The manager met her.

“You have done very well, Miss Ford,” he said, encouragingly. “They are calling you back. You must go on the stage once more. And mind you don’t undo the favorable impression you have already produced.”

Go back again! Helen’s heart fluttered nervously, but there was no appeal. She drew a long breath, and went back.

Her re-appearance was greeted with enthusiasm. Then followed a profound silence—a hush of expectation. The clear voice of Helen once more broke the stillness, as she re-commenced her song. Helen’s eyes were directed towards the audience, but she saw them not.
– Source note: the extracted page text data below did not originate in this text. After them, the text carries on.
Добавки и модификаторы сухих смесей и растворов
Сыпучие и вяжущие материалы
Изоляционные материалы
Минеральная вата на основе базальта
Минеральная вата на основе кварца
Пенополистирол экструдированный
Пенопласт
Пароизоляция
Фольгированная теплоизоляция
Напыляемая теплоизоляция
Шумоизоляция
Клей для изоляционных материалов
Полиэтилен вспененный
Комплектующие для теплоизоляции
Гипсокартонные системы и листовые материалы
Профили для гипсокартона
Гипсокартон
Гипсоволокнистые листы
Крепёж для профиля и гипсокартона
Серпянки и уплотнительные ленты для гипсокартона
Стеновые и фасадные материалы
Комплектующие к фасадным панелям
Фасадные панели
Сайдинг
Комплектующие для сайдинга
She was carried back in memory to the time when she sang this song at her mother’s knee, and unconsciously a gentle pathos and tone of repressed feeling blended with her notes that touched the audience, and hushed them to earnest attention.
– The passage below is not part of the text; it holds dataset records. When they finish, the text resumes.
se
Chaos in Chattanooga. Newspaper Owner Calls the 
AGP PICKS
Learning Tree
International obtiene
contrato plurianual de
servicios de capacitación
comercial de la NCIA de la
There was a hard-featured Scotchman who sat in one of the front seats in the parquet, who, listening intently, furtively wiped a tear from his eye.

“She’s a sweet lassie,” he said, in a low tone, to his neighbor. “There’s a look about her that minds me of one I shall never see again.”

And the worthy Scotchman, whose heart was tender, though his manner was rough and his features hard, thought sadly of a flower that once bloomed in his home, but had faded early,—transplanted to the gardens of Paradise.

“Well!” remarked M’lle Fanchette, fanning herself violently, “to think of the forwardness of that child. If she had any modesty, she wouldn’t brazen it out before the public with so much boldness.”

“She seems modest enough,” replied Alphonso Eustace, to whom this remark was addressed, “and she certainly sings magnificently. Her voice is superb.”

“I saw nothing very remarkable about her singing,” returned the lady, fanning herself with increased violence. “I suppose there are other people that have voices as well as she. I used to sing myself, but nothing on earth would have tempted me to make such a public exhibition of myself.”